With its collection focus, New Acquisitions 2009 did not have an overarching curatorial theme. There was a surreal sensibility to Benjamin Armstrong’s organic forms in blown glass and on paper and to Moya McKenna’s dreamy painting of a studio interior infused with sunlight. Nicholas Folland’s installation of capsized chandeliers transformed domestic objects into something strange and beautiful, while Christopher Hanrahan’s ‘found’ sculpture revealed meaning through the use of light.

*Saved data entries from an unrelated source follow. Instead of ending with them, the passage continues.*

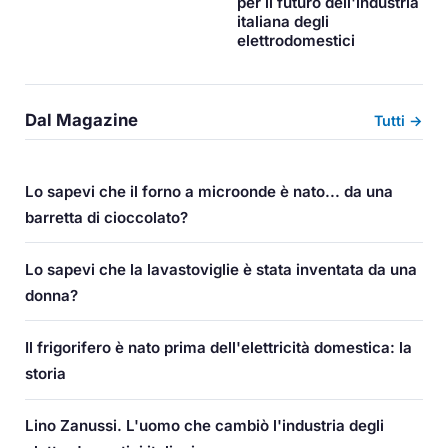
per il futuro dell'industria
italiana degli
elettrodomestici
Dal Magazine
Tutti →
Lo sapevi che il forno a microonde è nato... da una
barretta di cioccolato?
Lo sapevi che la lavastoviglie è stata inventata da una
donna?
Il frigorifero è nato prima dell'elettricità domestica: la
storia
Lino Zanussi. L'uomo che cambiò l'industria degli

Light and mirrors were used by collaborative duo David Lawrey & Jaki Middleton to convince viewers they were seeing a small ‘ghost train’ looping through a hand-made diorama. Newell Harry also attached fairy lights around the edges of his work, which resembled a Polynesian tapa cloth with votive trinkets stitched to its surface and vessels clustered at its base. Language and text were present in a number of exhibited works, including Aleks Danko’s four editioned works (or ‘multiples’) with their word plays and exploration of meaning and nonsense. Grant Stevens’ video projection featured text fragments that floated across a clear blue sky like thought bubbles, or moments in a dream. Danie Mellor combined language and form in his sculptural diorama Native Gold. Referring through its title and neon signage to the purest grade of gold, it played on notions of authenticity and Aboriginal identity in Australia.
Painting is a key strength of the MCA Collection. This exhibition featured a large three-panel work by Nigel Milsom and two Adaptable sculptures by Gemma Smith, which ‘translated’ painting into three-dimensional form. They were inspired by the artist’s geometric paintings, which she broke down across a plywood surface and configured, by hand, into various sculptural forms.